🤖 AI Summary
To address semantic discontinuity and incoherent descriptions arising from frame-level feature modeling in long-video audio captioning, this paper proposes a multi-granularity vision-language collaborative modeling framework tailored for visually impaired users. The method introduces: (1) a dual visual attention mechanism that jointly captures frame-level details and scene-level semantics; (2) a temporal cross-attention module enabling fine-grained inter-frame alignment and long-range narrative modeling; and (3) a Transformer-based dual-path visual encoder integrated with multi-granularity alignment strategies, complemented by an LLM-enhanced evaluation framework. Evaluated on canonical movie key segments, the approach achieves state-of-the-art performance across BLEU, CIDEr, and LLM-based consistency metrics, demonstrating significant improvements in caption coherence, contextual consistency, and perceptual fidelity.
📝 Abstract
Audio Description is a narrated commentary designed to aid vision-impaired audiences in perceiving key visual elements in a video. While short-form video understanding has advanced rapidly, a solution for maintaining coherent long-term visual storytelling remains unresolved. Existing methods rely solely on frame-level embeddings, effectively describing object-based content but lacking contextual information across scenes. We introduce DANTE-AD, an enhanced video description model leveraging a dual-vision Transformer-based architecture to address this gap.

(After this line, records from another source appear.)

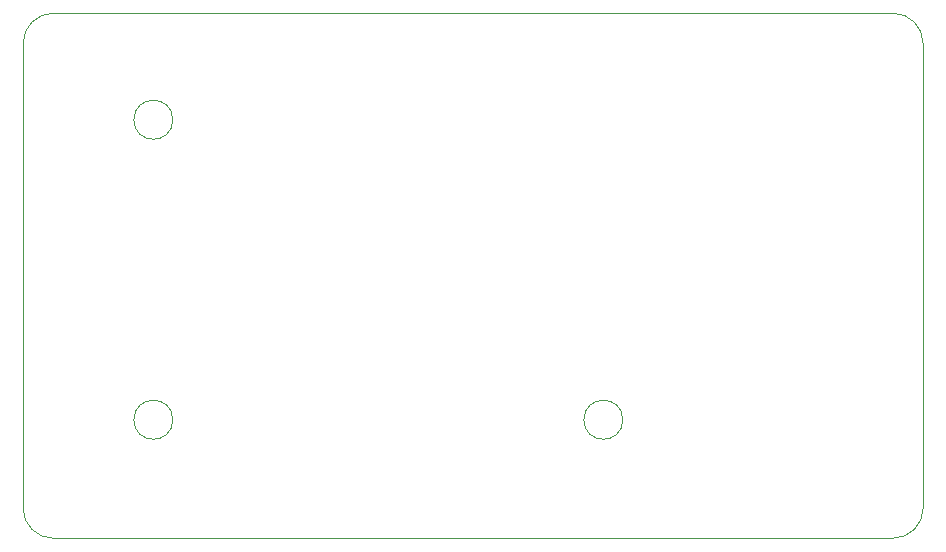
<source format=gbr>
%TF.GenerationSoftware,KiCad,Pcbnew,7.0.10*%
%TF.CreationDate,2025-02-18T11:07:05-08:00*%
%TF.ProjectId,flow-controller,666c6f77-2d63-46f6-9e74-726f6c6c6572,rev?*%
%TF.SameCoordinates,Original*%
%TF.FileFunction,Profile,NP*%
%FSLAX46Y46*%
G04 Gerber Fmt 4.6, Leading zero omitted, Abs format (unit mm)*
G04 Created by KiCad (PCBNEW 7.0.10) date 2025-02-18 11:07:05*
%MOMM*%
%LPD*%
G01*
G04 APERTURE LIST*
%TA.AperFunction,Profile*%
%ADD10C,0.100000*%
%TD*%
G04 APERTURE END LIST*
D10*
X50781949Y-123208051D02*
X50781949Y-83838051D01*
X53321949Y-81298049D02*
G75*
G03*
X50781949Y-83838051I1J-2540001D01*
G01*
X101556549Y-115715051D02*
G75*
G03*
X98254549Y-115715051I-1651000J0D01*
G01*
X98254549Y-115715051D02*
G75*
G03*
X101556549Y-115715051I1651000J0D01*
G01*
X126981949Y-83838051D02*
G75*
G03*
X124441949Y-81298051I-2540049J-49D01*
G01*
X124441949Y-125748051D02*
X53321949Y-125748051D01*
X63456549Y-90315051D02*
G75*
G03*
X60154549Y-90315051I-1651000J0D01*
G01*
X60154549Y-90315051D02*
G75*
G03*
X63456549Y-90315051I1651000J0D01*
G01*
X124441949Y-125748149D02*
G75*
G03*
X126981949Y-123208051I-49J2540049D01*
G01*
X63456549Y-115715051D02*
G75*
G03*
X60154549Y-115715051I-1651000J0D01*
G01*
X60154549Y-115715051D02*
G75*
G03*
X63456549Y-115715051I1651000J0D01*
G01*
X50781949Y-123208051D02*
G75*
G03*
X53321949Y-125748051I2539951J-49D01*
G01*
X126981949Y-83838051D02*
X126981949Y-123208051D01*
X53321949Y-81298051D02*
X124441949Y-81298051D01*
M02*

</source>
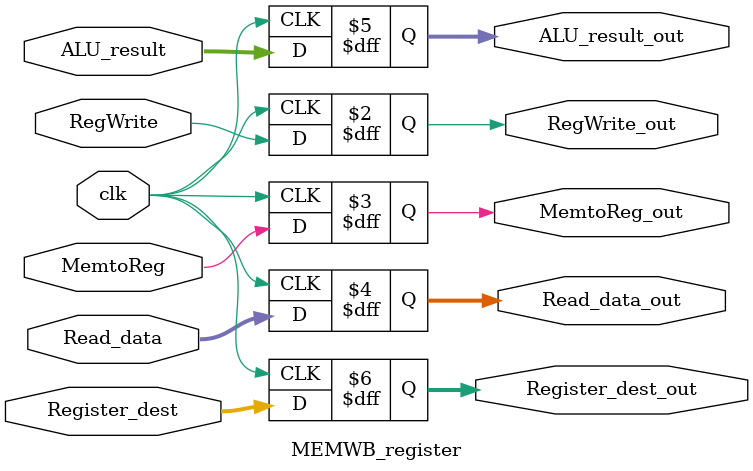
<source format=sv>
module MEMWB_register #(parameter Width = 32, parameter Depth = 32)(
	input logic clk, RegWrite, MemtoReg,
	input logic [Depth - 1:0] Read_data,
	input logic [Width -1:0] ALU_result,
	input logic [4:0] Register_dest,
	output logic RegWrite_out, MemtoReg_out,
	output logic [Depth - 1:0] Read_data_out,
	output logic [Width - 1:0] ALU_result_out,
	output logic [4:0] Register_dest_out
);

always_ff @(posedge clk) begin 
		Read_data_out <= Read_data;
		ALU_result_out <= ALU_result;
		Register_dest_out <= Register_dest;
		RegWrite_out <= RegWrite;
		MemtoReg_out <= MemtoReg;
	end
endmodule

</source>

DANTE-AD sequentially fuses both frame and scene level embeddings to improve long-term contextual understanding. We propose a novel, state-of-the-art method for sequential cross-attention to achieve contextual grounding for fine-grained audio description generation. Evaluated on a broad range of key scenes from well-known movie clips, DANTE-AD outperforms existing methods across traditional NLP metrics and LLM-based evaluations.